Extensive experiments on the VITON-HD and DressCode datasets demonstrate that MOFA-VTON surpasses previous state-of-the-art methods in both quantitative metrics and subjective evaluations. The model achieves lower FID scores (e.g., 5.97 vs. 6.45 for IDM-VTON), higher SSIM, and more diverse styling effects, such as different hemlines, tucked or untucked styles, and waist-revealing designs. User studies reveal over 85% preference for MOFA-VTON's outputs, citing its natural appearance and controllability.

This work marks a significant step toward truly interactive virtual try-on systems, where users can intuitively manipulate clothing layouts with simple sketches. It opens new possibilities for personalized fashion experiences, virtual fitting rooms, and digital wardrobe management. Future directions include improving sketch robustness, reducing computational costs, and integrating immersive AR/VR environments to realize seamless virtual dressing experiences that adapt to individual preferences and real-time feedback.

Deep Dive

Abstract

Virtual try-on aims to fit an in-shop clothing image onto a specific human body. An optimal virtual try-on method should provide diverse and flexible dressing options, accurately reflecting the varied wearing styles encountered in real-life scenarios, tailored to individual preferences and fashion aspirations. However, current methods predominantly perform a direct replacement of the original clothing with the target clothing, following the same dressing pattern. This limited control over clothing adaptation may result in fixed and monotonous try-on outputs.
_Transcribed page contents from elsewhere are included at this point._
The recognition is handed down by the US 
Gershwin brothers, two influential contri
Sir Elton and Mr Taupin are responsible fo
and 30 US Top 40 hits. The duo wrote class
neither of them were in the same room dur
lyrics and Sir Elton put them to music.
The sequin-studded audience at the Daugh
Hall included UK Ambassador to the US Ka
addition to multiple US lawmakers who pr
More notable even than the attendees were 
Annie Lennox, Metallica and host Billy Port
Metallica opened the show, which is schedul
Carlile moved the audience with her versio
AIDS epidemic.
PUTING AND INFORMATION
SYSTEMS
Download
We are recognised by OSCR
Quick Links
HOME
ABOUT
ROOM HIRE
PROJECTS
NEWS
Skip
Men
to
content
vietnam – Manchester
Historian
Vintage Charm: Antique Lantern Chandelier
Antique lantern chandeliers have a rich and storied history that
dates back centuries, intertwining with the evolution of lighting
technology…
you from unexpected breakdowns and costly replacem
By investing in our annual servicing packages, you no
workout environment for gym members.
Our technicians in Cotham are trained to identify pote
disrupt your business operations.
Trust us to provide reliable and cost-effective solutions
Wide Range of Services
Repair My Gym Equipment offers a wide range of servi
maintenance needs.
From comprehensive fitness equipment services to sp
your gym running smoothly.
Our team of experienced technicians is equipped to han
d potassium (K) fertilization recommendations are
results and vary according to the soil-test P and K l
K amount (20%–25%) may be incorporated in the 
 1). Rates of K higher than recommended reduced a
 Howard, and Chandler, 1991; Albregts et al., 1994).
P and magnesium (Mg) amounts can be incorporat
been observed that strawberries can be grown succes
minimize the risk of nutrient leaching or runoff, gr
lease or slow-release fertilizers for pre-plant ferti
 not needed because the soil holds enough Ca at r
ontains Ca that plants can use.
To delve into More Fashion Possibilities with Fine-Grained Adaptations in Virtual Try-On, we propose a novel virtual try-on method, termed MOFA-VTON, which allows adjustment for clothing adaptations in try-on results through simple sketches by users. Specifically, we first design a mask construction strategy that transforms user-drawn curve sketches into a dual-region mask, replacing the traditional clothing-agnostic mask and providing fine-grained layout guidance for the subsequent generation process. Further, we propose layout adjustment blocks that utilize the cross-attention mechanism to independently learn layout correspondences for upper and lower regions of the human body, refining the spatial arrangement of the two regions. With these implementations, our method enables flexible and fine-grained adaptations of target clothing, overcoming the constraints of a fixed layout. Extensive experiments on VITON-HD and DressCode datasets demonstrate that our proposed MOFA-VTON outperforms previous state-of-the-art methods and provides more fashion possibilities for virtual try-on.